Lemma: Let $X$ and $Y$ be real symmetric $n \times n$ matrices, where the eigenvalues of $X$, $Y$ and $X+Y$ are $\alpha_1 \geq \alpha_2 \geq \cdots \geq \alpha_n$, $\beta_1 \geq \beta_2 \geq \cdots \geq \beta_n$ and $\gamma_1 \geq \gamma_2 \geq \cdots \geq \gamma_n$ respectively. Then $\sum_{i=1}^k \alpha_i + \sum_{i=1}^k \beta_i \geq \sum_{i=1}^k \gamma_i$. Moreover, if we have equality, then we can change bases so that $X$ and $Y$ are simultaneously block diagonal with blocks of size $k \times k$ and $(n-k) \times (n-k)$, and the eigenvalues of the first blocks are $(\alpha_1, \ldots, \alpha_k)$ and $(\beta_1, \ldots, \beta_k)$.
Remark: Note that I have deliberately used different variable names than Beni. One of the things that made this problem tricky for me was that I had to apply this lemma in several different ways, with different matrices playing the roles of $X$ and $Y$.

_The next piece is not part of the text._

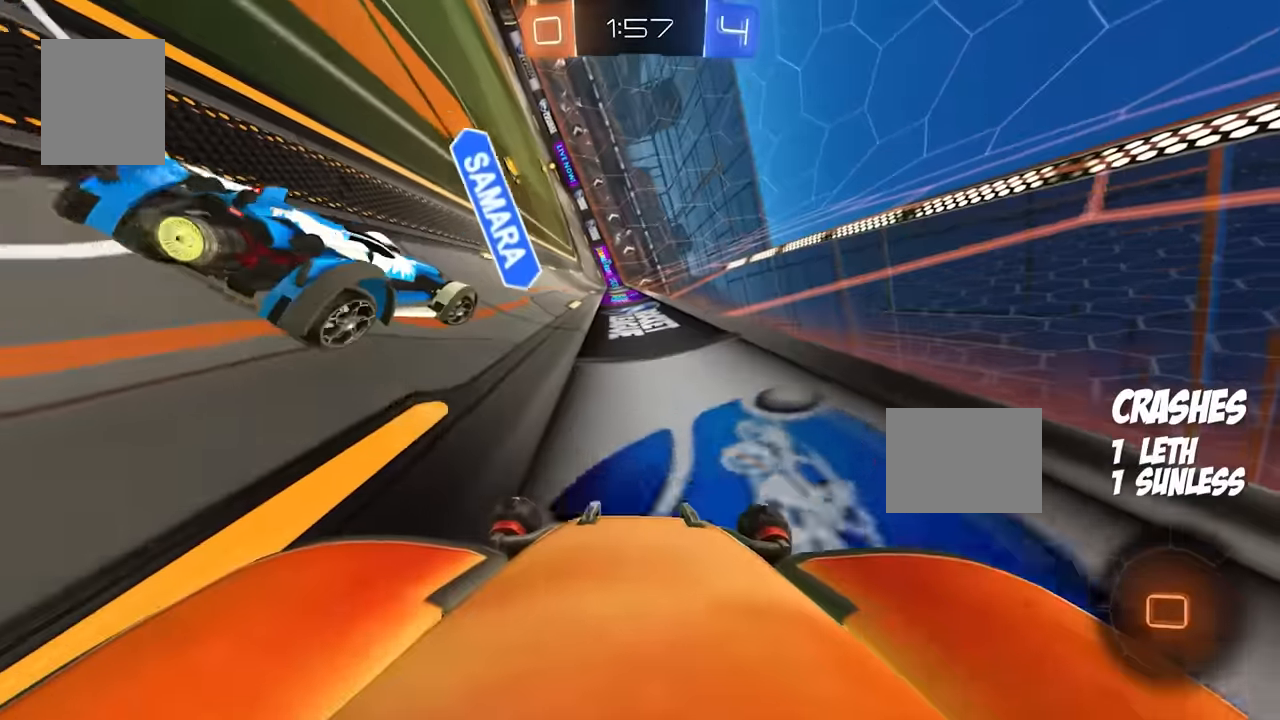
{"buttons": ["R2"], "events": [[400, "B", "up"]]}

Proof: Thinking of $X$ and $Y$ as quadratic forms, it makes sense to restrict them to subspaces of $\mathbb{R}^n$. With this understanding, we have $\sum_{i=1}^k \alpha_i = \max_{V \in G(k,n)} \mathrm{Tr} X|_V$, where the max ranges over $k$-dimensional subspaces of $\mathbb{R}^n$. Moreover, the maximum is achieved precisely when $X \cdot V = V$, and the eigenvalues of $X|_V$ are $(\alpha_1, \ldots, \alpha_k)$. When all the $\alpha$'s are distinct, this can be expressed more easily by saying that $V$ is the span of the eigenvectors associated to the largest $k$ eigenvalues.
We want to show that $\max_{V \in G(k,n)} \mathrm{Tr} X|_V + \max_{V \in G(k,n)} \mathrm{Tr} Y|_V \geq \max_{V \in G(k,n)} \mathrm{Tr} \left( X+Y \right)_V$ or, equivalently, $\max_{(V,W) \in G(k,n)^2} \mathrm{Tr} \left( X|_V + Y_W \right) \geq \max_{V \in G(k,n)} \mathrm{Tr} \left( X|_V +Y|_V \right)$ But this is obvious, because the right hand maximum is over a larger set.
Moreover, if we have equality, then there is some $k$-plane $V$ with $XV=YV =V$ and where the eigenvalues of $X|_V$ and $Y|_V$ are $(\alpha_1, \ldots, \alpha_k)$ and $(\beta_1, \ldots, \beta_k)$. This is precisely the required claim about being block diagonal. $\square$
Let $A$ and $B$ be as in the problem. Let the eigenvalues of $A$ be $\lambda^{+}_1 \geq \cdots \geq \lambda^{+}_{p^{+}} > 0 =0=\cdots=0 > \lambda^{-}_{1} \geq \cdots \geq \lambda^{-}_{p_{-}}$. Define $\mu^{+}_i$, $\mu^{-}_i$, $q^{+}$ and $q^{-}$ similarly. Then, as Beni explains, we have $p^{+}+p^{-} + q^{+} + q^{-} \leq n$, and the eigenvalues of $X+Y$ are the concatenation of the $\lambda^{\pm}_i$'s, the $\mu^{\pm}_i$'s, and $n-p^{+}-p^{-} - q^{+} - q^{-}$ copies of $0$.
Apply the lemma with $k=p^{+}+q^{+}$, $X=A$ and $Y=B$. This shows that we can split into two smaller problems, one where all the $\lambda$'s and $\mu$'s are positive and another where they are all nonpositive. We will focus on the first block; the second block is similar.
So we are reduced to the case that $A$ and $B$ have no negative eigenvalues.
Now, we use induction on $n$. The base case $n=1$ is easy. Without loss of generality, let $\lambda^{+}_1 \geq \mu^{+}_1$. So $\lambda^{+}_1$ is the greatest eigenvalue of both $A$ and $A+B$.
Apply the lemma with $k=1$, $X=A+B$ and $Y=-B$. The greatest eigenvalue of $-B$ is $0$. So the greatest eigenvalue of $(A+B)+(-B)$ is the sum of the greatest eigenvalues of $A+B$ and $-B$, and we conclude that we can split off a $1 \times 1$ block from $A+B$ and $-B$, where the block of $-B$ is zero.
The product of the $1 \times 1$ blocks is $0$, and by induction the product of the other blocks is $0$ as well.